WHAT IS REQUIRED: Your reply should be an exact copy of every entry, with the pictures removed.
:: DATA EXTRACT ::
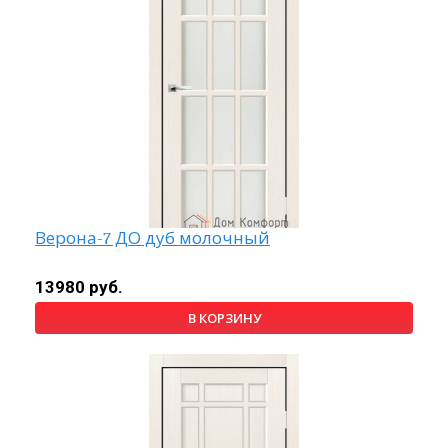
Верона-7 ДО дуб молочный
13980 руб.
В КОРЗИНУ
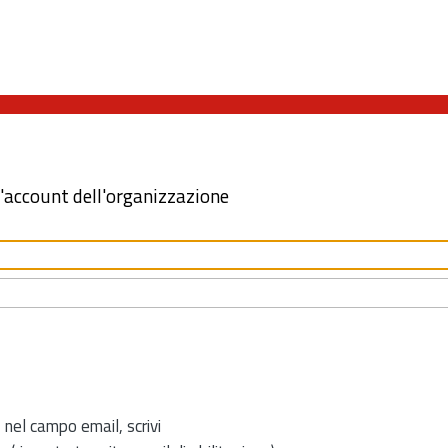
l'account dell'organizzazione
 nel campo email, scrivi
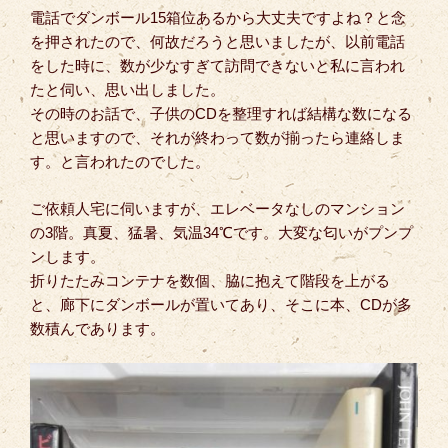
電話でダンボール15箱位あるから大丈夫ですよね？と念
を押されたので、何故だろうと思いましたが、以前電話
をした時に、数が少なすぎて訪問できないと私に言われ
たと伺い、思い出しました。
その時のお話で、子供のCDを整理すれば結構な数になる
と思いますので、それが終わって数が揃ったら連絡しま
す。と言われたのでした。
ご依頼人宅に伺いますが、エレベータなしのマンション
の3階。真夏、猛暑、気温34℃です。大変な匂いがプンプ
ンします。
折りたたみコンテナを数個、脇に抱えて階段を上がる
と、廊下にダンボールが置いてあり、そこに本、CDが多
数積んであります。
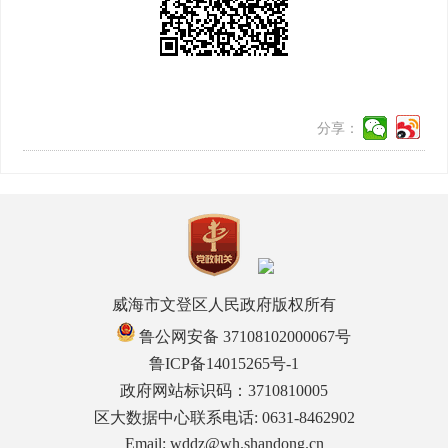
分享：
威海市文登区人民政府版权所有
鲁公网安备 37108102000067号
鲁ICP备14015265号-1
政府网站标识码：3710810005
区大数据中心联系电话: 0631-8462902
Email: wddz@wh.shandong.cn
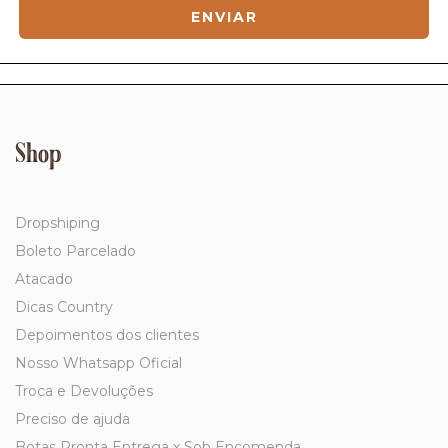
Shop
Dropshiping
Boleto Parcelado
Atacado
Dicas Country
Depoimentos dos clientes
Nosso Whatsapp Oficial
Troca e Devoluções
Preciso de ajuda
Botas Pronta Entrega x Sob Encomenda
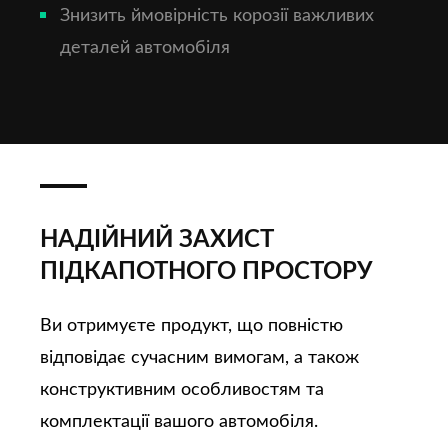
Знизить ймовірність корозії важливих
деталей автомобіля
НАДІЙНИЙ ЗАХИСТ
ПІДКАПОТНОГО ПРОСТОРУ
Ви отримуєте продукт, що повністю
відповідає сучасним вимогам, а також
конструктивним особливостям та
комплектації вашого автомобіля.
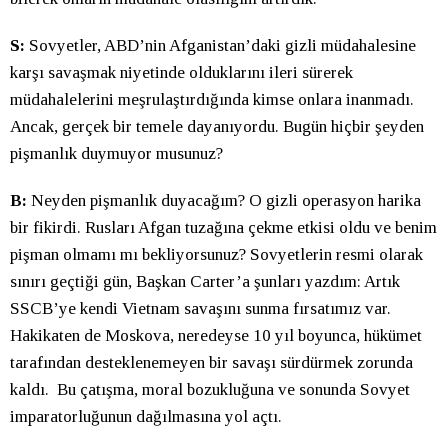
S:
Sovyetler, ABD’nin Afganistan’daki gizli müdahalesine
karşı savaşmak niyetinde olduklarını ileri sürerek
müdahalelerini meşrulaştırdığında kimse onlara inanmadı.
Ancak, gerçek bir temele dayanıyordu. Bugün hiçbir şeyden
pişmanlık duymuyor musunuz?
B:
Neyden pişmanlık duyacağım? O gizli operasyon harika
bir fikirdi. Rusları Afgan tuzağına çekme etkisi oldu ve benim
pişman olmamı mı bekliyorsunuz? Sovyetlerin resmi olarak
sınırı geçtiği gün, Başkan Carter’a şunları yazdım: Artık
SSCB’ye kendi Vietnam savaşını sunma fırsatımız var.
Hakikaten de Moskova, neredeyse 10 yıl boyunca, hükümet
tarafından desteklenemeyen bir savaşı sürdürmek zorunda
kaldı. Bu çatışma, moral bozukluğuna ve sonunda Sovyet
imparatorluğunun dağılmasına yol açtı.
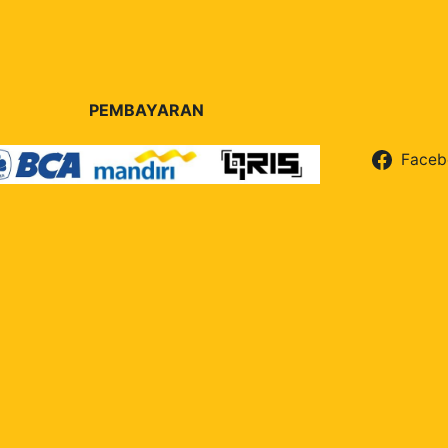
PEMBAYARAN
Faceb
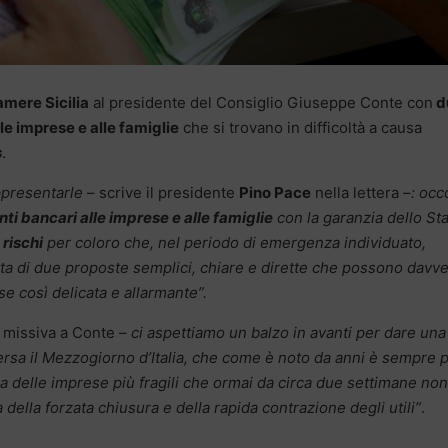
mere Sicilia
al presidente del Consiglio Giuseppe Conte con
d
lle imprese e alle famiglie
che si trovano in difficoltà a causa
s
.
ppresentarle
– scrive il presidente
Pino Pace
nella lettera –
: occ
ti bancari alle imprese e alle famiglie
con la garanzia dello St
 rischi
per coloro che, nel periodo di emergenza individuato,
atta di due proposte semplici, chiare e dirette che possono davv
se così delicata e allarmante”.
 missiva a Conte –
ci aspettiamo un balzo in avanti per dare una
ersa il Mezzogiorno d’Italia, che come è noto da anni è sempre p
ra delle imprese più fragili che ormai da circa due settimane non
 della forzata chiusura e della rapida contrazione degli utili”
.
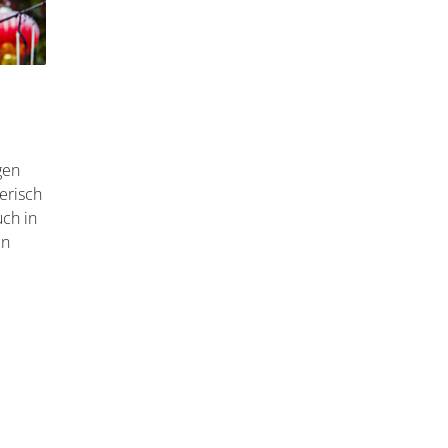
gen
erisch
uch in
en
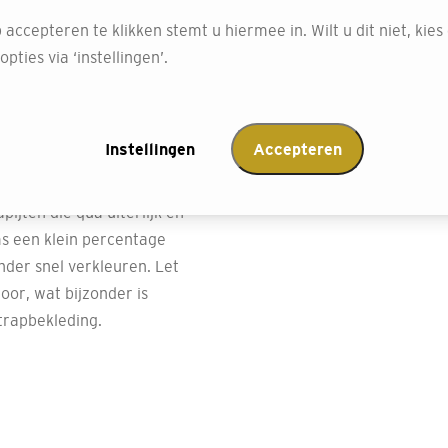
hun vlekbestendige
 accepteren te klikken stemt u hiermee in. Wilt u dit niet, kies
pties via ‘instellingen’.
tstraling? Ga
Instellingen
Accepteren
of zeegras, beschikbaar in
ke materialen kunnen
ijten die qua uiterlijk en
ms een klein percentage
der snel verkleuren. Let
oor, wat bijzonder is
trapbekleding.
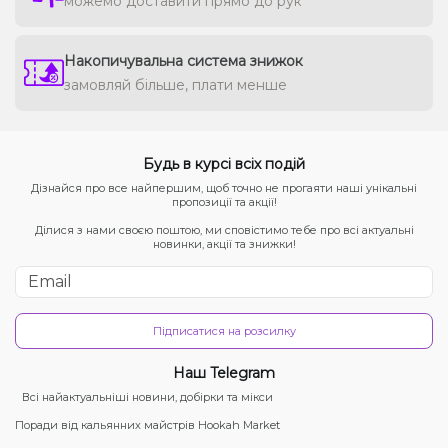
можемо доставити прямо до рук
Накопичувальна система знижок
замовляй більше, плати менше
Будь в курсі всіх подій
Дізнайся про все найпершим, щоб точно не прогаяти наші унікальні
пропозиції та акції!
Ділися з нами своєю поштою, ми сповістимо тебе про всі актуальні
новинки, акції та знижки!
Підписатися на розсилку
Наш Telegram
Всі найактуальніші новини, добірки та мікси
Поради від кальянних майстрів Hookah Market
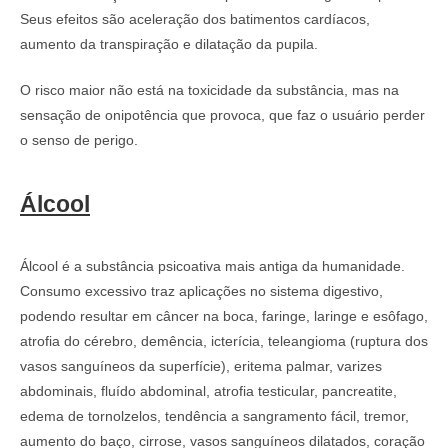
Seus efeitos são aceleração dos batimentos cardíacos,
aumento da transpiração e dilatação da pupila.
O risco maior não está na toxicidade da substância, mas na
sensação de onipotência que provoca, que faz o usuário perder
o senso de perigo.
Álcool
Álcool é a substância psicoativa mais antiga da humanidade.
Consumo excessivo traz aplicações no sistema digestivo,
podendo resultar em câncer na boca, faringe, laringe e esôfago,
atrofia do cérebro, demência, icterícia, teleangioma (ruptura dos
vasos sanguíneos da superfície), eritema palmar, varizes
abdominais, fluído abdominal, atrofia testicular, pancreatite,
edema de tornolzelos, tendência a sangramento fácil, tremor,
aumento do baço, cirrose, vasos sanguíneos dilatados, coração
:::
RESPONSE BOX:
Верона-7 ДО дуб молочный
13980 руб.
В КОРЗИНУ
l'account dell'organizzazione
 nel campo email, scrivi
電話でダンボール15箱位あるから大丈夫ですよね？と念
を押されたので、何故だろうと思いましたが、以前電話
をした時に、数が少なすぎて訪問できないと私に言われ
たと伺い、思い出しました。
その時のお話で、子供のCDを整理すれば結構な数になる
と思いますので、それが終わって数が揃ったら連絡しま
す。と言われたのでした。
ご依頼人宅に伺いますが、エレベータなしのマンション
の3階。真夏、猛暑、気温34℃です。大変な匂いがプンプ
ンします。
折りたたみコンテナを数個、脇に抱えて階段を上がる
と、廊下にダンボールが置いてあり、そこに本、CDが多
数積んであります。
分享：
威海市文登区人民政府版权所有
鲁公网安备 37108102000067号
鲁ICP备14015265号-1
政府网站标识码：3710810005
区大数据中心联系电话: 0631-8462902
Email: wddz@wh.shandong.cn
Shop
Dropshiping
Boleto Parcelado
Atacado
Dicas Country
Depoimentos dos clientes
Nosso Whatsapp Oficial
Troca e Devoluções
Preciso de ajuda
Botas Pronta Entrega x Sob Encomenda
Знизить ймовірність корозії важливих
деталей автомобіля
НАДІЙНИЙ ЗАХИСТ
ПІДКАПОТНОГО ПРОСТОРУ
Ви отримуєте продукт, що повністю
відповідає сучасним вимогам, а також
конструктивним особливостям та
комплектації вашого автомобіля.
S:
Sovyetler, ABD’nin Afganistan’daki gizli müdahalesine
karşı savaşmak niyetinde olduklarını ileri sürerek
müdahalelerini meşrulaştırdığında kimse onlara inanmadı.
Ancak, gerçek bir temele dayanıyordu. Bugün hiçbir şeyden
pişmanlık duymuyor musunuz?
B:
Neyden pişmanlık duyacağım? O gizli operasyon harika
bir fikirdi. Rusları Afgan tuzağına çekme etkisi oldu ve benim
pişman olmamı mı bekliyorsunuz? Sovyetlerin resmi olarak
sınırı geçtiği gün, Başkan Carter’a şunları yazdım: Artık
SSCB’ye kendi Vietnam savaşını sunma fırsatımız var.
Hakikaten de Moskova, neredeyse 10 yıl boyunca, hükümet
tarafından desteklenemeyen bir savaşı sürdürmek zorunda
kaldı. Bu çatışma, moral bozukluğuna ve sonunda Sovyet
imparatorluğunun dağılmasına yol açtı.
PEMBAYARAN
Faceb
mere Sicilia
al presidente del Consiglio Giuseppe Conte con
d
lle imprese e alle famiglie
che si trovano in difficoltà a causa
s
.
ppresentarle
– scrive il presidente
Pino Pace
nella lettera –
: occ
ti bancari alle imprese e alle famiglie
con la garanzia dello St
 rischi
per coloro che, nel periodo di emergenza individuato,
atta di due proposte semplici, chiare e dirette che possono davv
se così delicata e allarmante”.
 missiva a Conte –
ci aspettiamo un balzo in avanti per dare una
ersa il Mezzogiorno d’Italia, che come è noto da anni è sempre p
ra delle imprese più fragili che ormai da circa due settimane non
 della forzata chiusura e della rapida contrazione degli utili”
.
gen
erisch
uch in
en
hun vlekbestendige
 accepteren te klikken stemt u hiermee in. Wilt u dit niet, kies
pties via ‘instellingen’.
tstraling? Ga
Instellingen
Accepteren
of zeegras, beschikbaar in
ke materialen kunnen
ijten die qua uiterlijk en
ms een klein percentage
der snel verkleuren. Let
oor, wat bijzonder is
trapbekleding.
можемо доставити прямо до рук
Накопичувальна система знижок
замовляй більше, плати менше
Будь в курсі всіх подій
Дізнайся про все найпершим, щоб точно не прогаяти наші унікальні
пропозиції та акції!
Ділися з нами своєю поштою, ми сповістимо тебе про всі актуальні
новинки, акції та знижки!
Підписатися на розсилку
Наш Telegram
Всі найактуальніші новини, добірки та мікси
Поради від кальянних майстрів Hookah Market
Seus efeitos são aceleração dos batimentos cardíacos,
aumento da transpiração e dilatação da pupila.
O risco maior não está na toxicidade da substância, mas na
sensação de onipotência que provoca, que faz o usuário perder
o senso de perigo.
Álcool
Álcool é a substância psicoativa mais antiga da humanidade.
Consumo excessivo traz aplicações no sistema digestivo,
podendo resultar em câncer na boca, faringe, laringe e esôfago,
atrofia do cérebro, demência, icterícia, teleangioma (ruptura dos
vasos sanguíneos da superfície), eritema palmar, varizes
abdominais, fluído abdominal, atrofia testicular, pancreatite,
edema de tornolzelos, tendência a sangramento fácil, tremor,
aumento do baço, cirrose, vasos sanguíneos dilatados, coração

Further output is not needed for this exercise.